El secretario general de Naciones Unidas, António Guterres, expresó que cuando parecía que ya no había palabras para describir el infierno en Gaza, ahora se suma la hambruna. “Esto no es un misterio: es un desastre provocado por el hombre, una crítica moral y un fracaso de la humanidad misma”.
Guterres increpó a Israel. “Los niños mueren. Y quienes tienen el deber de actuar no lo hacen. Como potencia ocupante, Israel tiene obligaciones inequívocas en virtud del derecho internacional, incluido el deber de garantizar el suministro de alimentos y medicamentos a la población”.
El reporte del informe de la IPC añade: “Entre mediados de agosto y finales de septiembre de 2025, se prevé que las condiciones empeoren aún más, y se proyecta que la hambruna se extienda a Deir al-Balah y Khan Younis. Se prevé que casi un tercio de la población (641.000 personas) se enfrente a condiciones catastróficas (Fase 5 de la CIF)”.
El secretario general de la ONU llamó a actuar de forma inmediata: “Basta de excusas. El momento de actuar no es mañana, es ahora. Necesitamos un alto el fuego inmediato, la liberación inmediata de todos los rehenes y un acceso humanitario pleno y sin restricciones”.
Sin embargo, el Ministerio de Relaciones Exteriores israelí y la oficina del Primer Ministro, Benjamin Netanyahu, negaron que haya hambruna y calificaron el documento de “parcial” y “basado en las mentiras de Hamás”.

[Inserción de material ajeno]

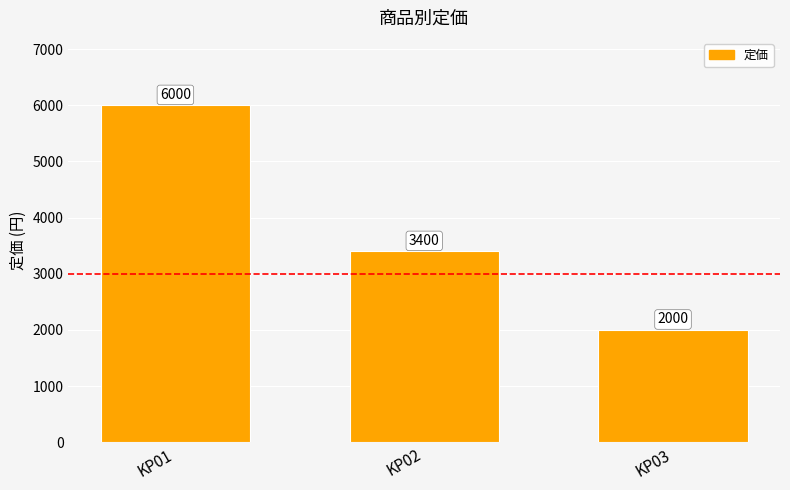

Where is the data nearest to the value 4000?

KP02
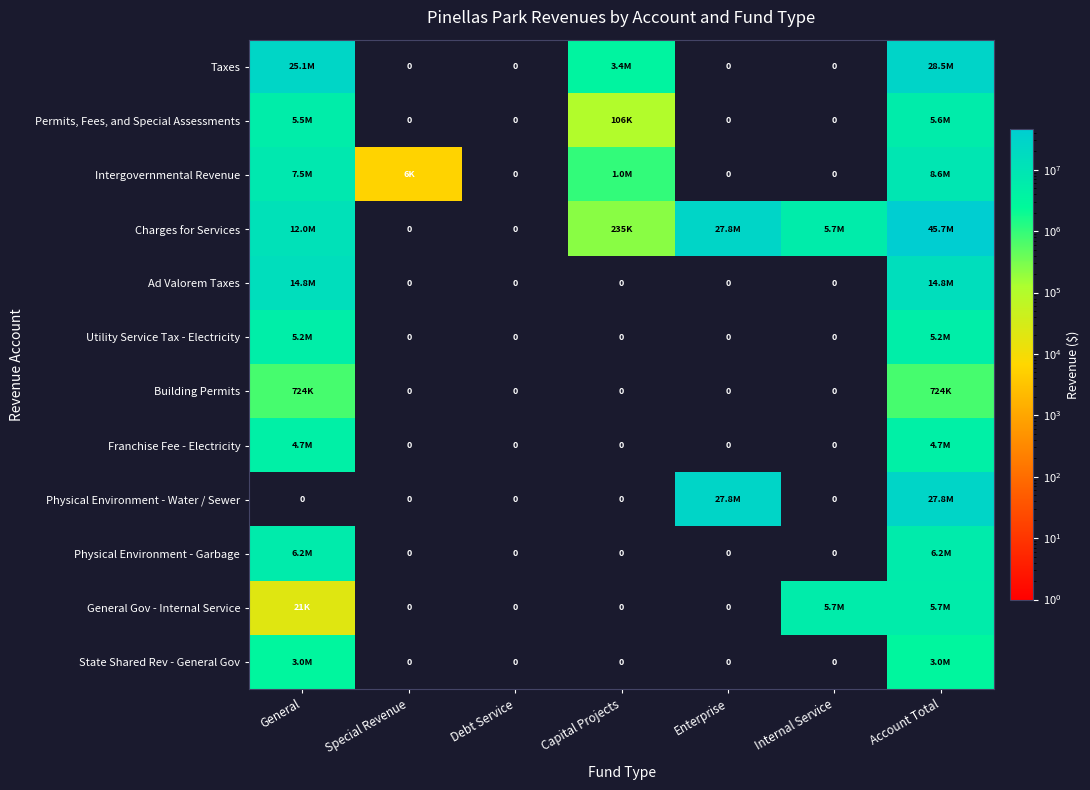

Which category has the highest value in the Ad Valorem Taxes series?

General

El conflicto histórico entre Israel y Hamás escaló después de que el 7 de octubre de 2023, el grupo islamista (Hamás) llevara a cabo una operación militar a gran escala contra Israel, a la que denominó “Inundación de Al-Aqsa”, y provocara la muerte de alrededor de 1200 personas, en su mayoría civiles, además de 251 rehenes.
Israel declaró la guerra a Hamás y respondió con la campaña militar “Espadas de Hierro”, que pretende destruir la capacidad militar y de gobierno de Hamás, lo que ha dejado una crisis humanitaria y decenas de miles de muertos.
Tanto la acción militar de Hamás como la de Israel han recibido la condena de la comunidad internacional.